> [Your assignment]:
Transcribe, without any change, the line that includes "Left hand at" and all the lines that come after it in the material below.
***
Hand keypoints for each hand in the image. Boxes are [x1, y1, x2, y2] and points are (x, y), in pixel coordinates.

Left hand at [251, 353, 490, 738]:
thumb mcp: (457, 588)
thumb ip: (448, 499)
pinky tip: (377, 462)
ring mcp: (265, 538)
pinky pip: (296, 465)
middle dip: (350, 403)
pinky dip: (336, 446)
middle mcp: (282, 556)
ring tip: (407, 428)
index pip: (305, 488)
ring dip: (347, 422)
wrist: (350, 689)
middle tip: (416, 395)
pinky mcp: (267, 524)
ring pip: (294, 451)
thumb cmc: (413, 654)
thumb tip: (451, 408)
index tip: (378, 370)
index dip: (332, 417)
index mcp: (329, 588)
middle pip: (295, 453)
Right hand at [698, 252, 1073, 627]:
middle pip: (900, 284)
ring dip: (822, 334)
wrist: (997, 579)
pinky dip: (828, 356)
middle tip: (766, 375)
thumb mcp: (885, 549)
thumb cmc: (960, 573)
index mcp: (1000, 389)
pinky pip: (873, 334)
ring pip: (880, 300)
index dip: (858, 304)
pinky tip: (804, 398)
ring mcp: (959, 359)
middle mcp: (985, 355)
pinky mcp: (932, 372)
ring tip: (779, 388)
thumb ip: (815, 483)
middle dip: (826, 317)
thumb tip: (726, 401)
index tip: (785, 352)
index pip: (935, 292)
***
> [Written response]:
Left hand at [251, 353, 490, 738]:
thumb mcp: (457, 588)
thumb ip: (448, 499)
pinky tip: (377, 462)
ring mcp: (265, 538)
pinky pip: (296, 465)
middle dip: (350, 403)
pinky dip: (336, 446)
middle mcp: (282, 556)
ring tip: (407, 428)
index pip: (305, 488)
ring dip: (347, 422)
wrist: (350, 689)
middle tip: (416, 395)
pinky mcp: (267, 524)
ring pip: (294, 451)
thumb cmc: (413, 654)
thumb tip: (451, 408)
index tip: (378, 370)
index dip: (332, 417)
index mcp: (329, 588)
middle pip: (295, 453)
Right hand at [698, 252, 1073, 627]:
middle pip: (900, 284)
ring dip: (822, 334)
wrist: (997, 579)
pinky dip: (828, 356)
middle tip: (766, 375)
thumb mcp: (885, 549)
thumb cmc: (960, 573)
index mcp: (1000, 389)
pinky pip: (873, 334)
ring pip: (880, 300)
index dip: (858, 304)
pinky tip: (804, 398)
ring mcp: (959, 359)
middle mcp: (985, 355)
pinky mcp: (932, 372)
ring tip: (779, 388)
thumb ip: (815, 483)
middle dip: (826, 317)
thumb tip: (726, 401)
index tip: (785, 352)
index pip: (935, 292)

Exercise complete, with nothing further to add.